Sayın Başkan, değerli milletvekilleri; tasarının 25 ve 26'ncı maddeleriyle serbest muhasebeci ve mali müşavirlere belirli sınırlar dâhilinde KDV iade raporu düzenlettirme konusunda Maliye Bakanlığına yetki verilmekte, ayrıca odaya giriş ücreti ve üye aidatları konusunda düzenleme yapılmaktadır. Muhasebeci ve mali müşavirlerin düzenli bir muhasebe ve denetim sisteminin oluşması adına yüklendikleri tüm görevlerin yanında sorumlulukları da sürekli artmakta ve iş yükleri gün geçtikçe çoğalmaktadır. Buna karşılık bu mesleğin en büyük problemi olan muhasebe ücretlerinin mükelleflerden tahsili sorununa yıllardır bir çözüm üretilebilmiş değildir. Haksız rekabet, yetki karmaşası, tahsilat gibi öncelikli sorunların ortadan kaldırılması mesleğin geleceği için bir zorunluluktur.

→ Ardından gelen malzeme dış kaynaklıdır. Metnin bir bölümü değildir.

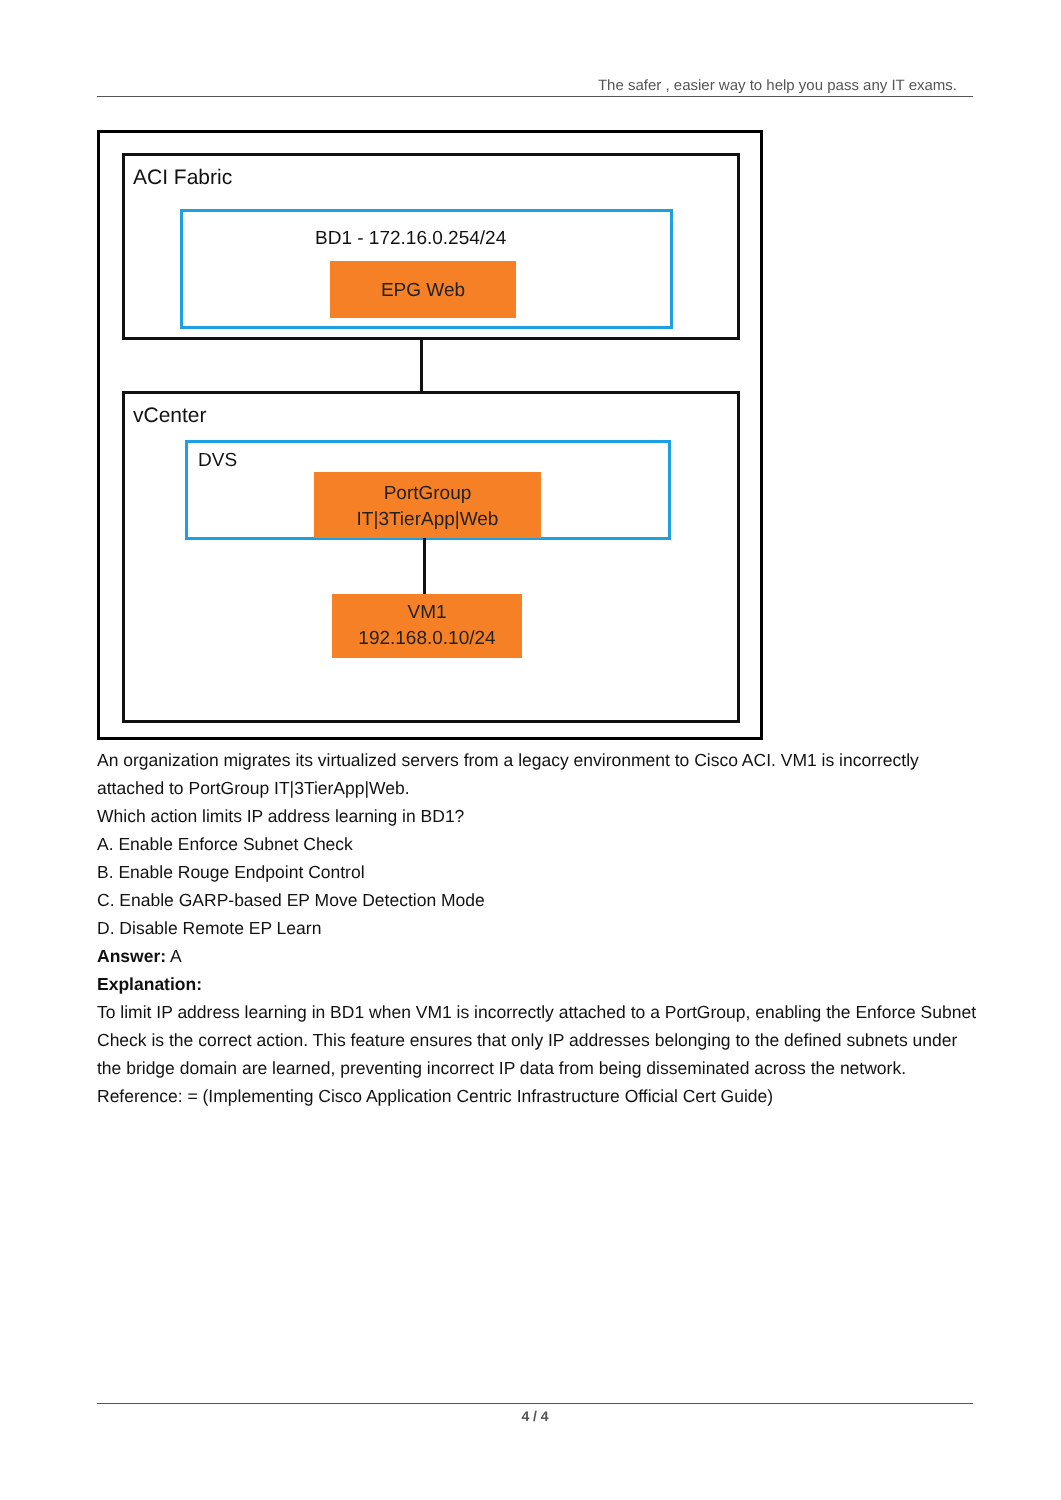The safer , easier way to help you pass any IT exams.
ACI Fabric
BD1 - 172.16.0.254/24
EPG Web
vCenter
DVS
PortGroup
IT|3TierApp|Web
VM1
192.168.0.10/24
An organization migrates its virtualized servers from a legacy environment to Cisco ACI. VM1 is incorrectly attached to PortGroup IT|3TierApp|Web.
Which action limits IP address learning in BD1?
A. Enable Enforce Subnet Check
B. Enable Rouge Endpoint Control
C. Enable GARP-based EP Move Detection Mode
D. Disable Remote EP Learn
Answer: A
Explanation:
To limit IP address learning in BD1 when VM1 is incorrectly attached to a PortGroup, enabling the Enforce Subnet Check is the correct action. This feature ensures that only IP addresses belonging to the defined subnets under the bridge domain are learned, preventing incorrect IP data from being disseminated across the network.
Reference: = (Implementing Cisco Application Centric Infrastructure Official Cert Guide)
4 / 4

Tasarının 28, 29, 30 ve 31'inci maddelerinde Gelir İdaresi Başkanlığı merkez teşkilatına ilave 5 daire başkanı, 10 grup başkanı ve bin devlet gelir uzman yardımcısı kadroları verilmekte; Vergi Denetim Kurulu Başkanlığı bünyesinde "Katma Değer Vergisi İade İncelemeleri Grup Başkanlığı" ihdas edilmekte ve Maliye Bakanlığı merkez teşkilatına ilave bin vergi müfettiş yardımcısı kadrosu verilmektedir.
Yetişmiş kadrolar olmasının yanında, sağlayacağı moral, motivasyon da dikkate alınarak, gelir uzmanlarının "devlet gelir uzmanı" kadrolarına geçebilmesine kolaylık getirilmelidir. Bu çerçevede, ihdas edilen kadrolara, belirli süre hizmeti bulunan gelir uzmanlarının, yaş ve yabancı dil şartı hariç, devlet gelir uzmanı olmak için gerekli şartları taşıma ve yapılacak sınavda başarılı olmaları kaydıyla atanabilmeleri için gerekli düzenleme yapılmalıdır.
Diğer taraftan, Maliye ve Gelir İdaresi çalışanları uzun süredir kurum içi uzmanlık sınavı açılmasını beklemektedir. Yıllardır yeni sınav açılmaması binlerce çalışanı mağdur etmiştir. Aynı işleri yapan, aynı sorumluluğa sahip ve aynı derecede bulunan personel arasında ciddi maaş farkı bulunmaktadır. Bu durum, çalışma barışını olumsuz yönde etkilemekte, personel arasında huzursuzluğa sebep olmaktadır.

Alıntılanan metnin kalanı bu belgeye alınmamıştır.